*** Opening of PROVIDED DATA ***

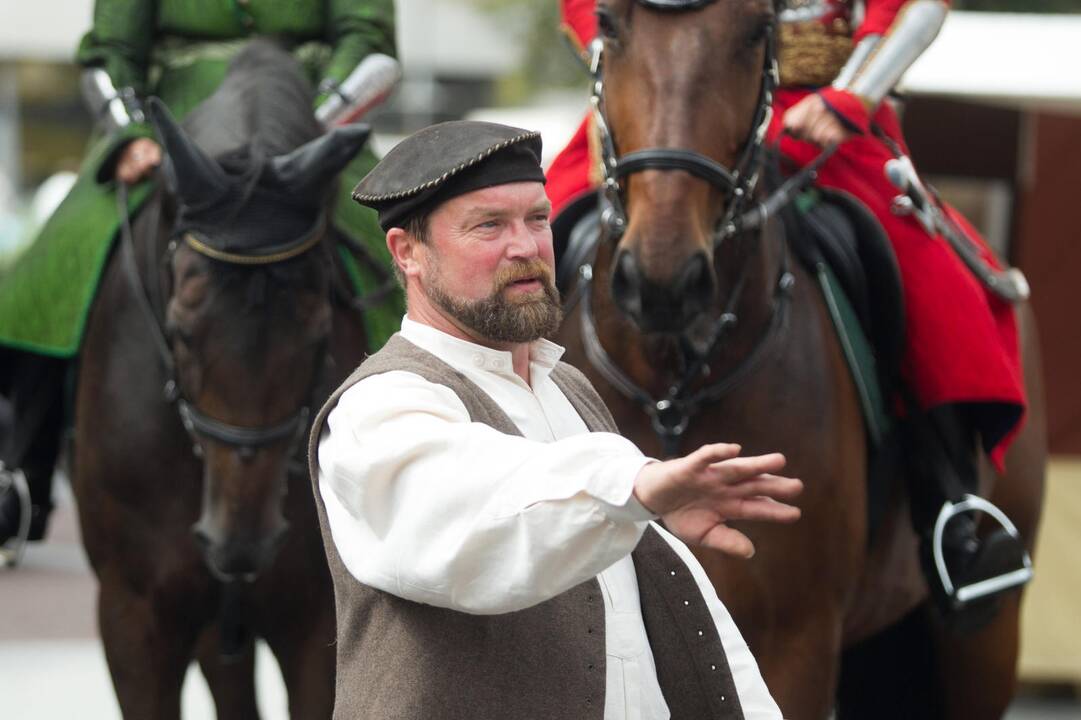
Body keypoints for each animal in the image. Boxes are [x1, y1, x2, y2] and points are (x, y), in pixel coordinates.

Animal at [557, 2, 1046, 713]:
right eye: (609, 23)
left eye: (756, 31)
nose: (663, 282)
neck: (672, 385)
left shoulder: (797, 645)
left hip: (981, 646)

*** Close of PROVIDED DATA ***

Without the pictures, retype each line of the records above exactly.

Body keypoints for each animal in the image. Boxes are [x1, y1, x2, y2] and points are (x, y), in pixel coordinates.

Animal at [557, 2, 1046, 713]:
right eye: (609, 23)
left eye: (756, 31)
nose: (663, 282)
neck: (672, 385)
left shoulder: (797, 645)
left hip: (981, 646)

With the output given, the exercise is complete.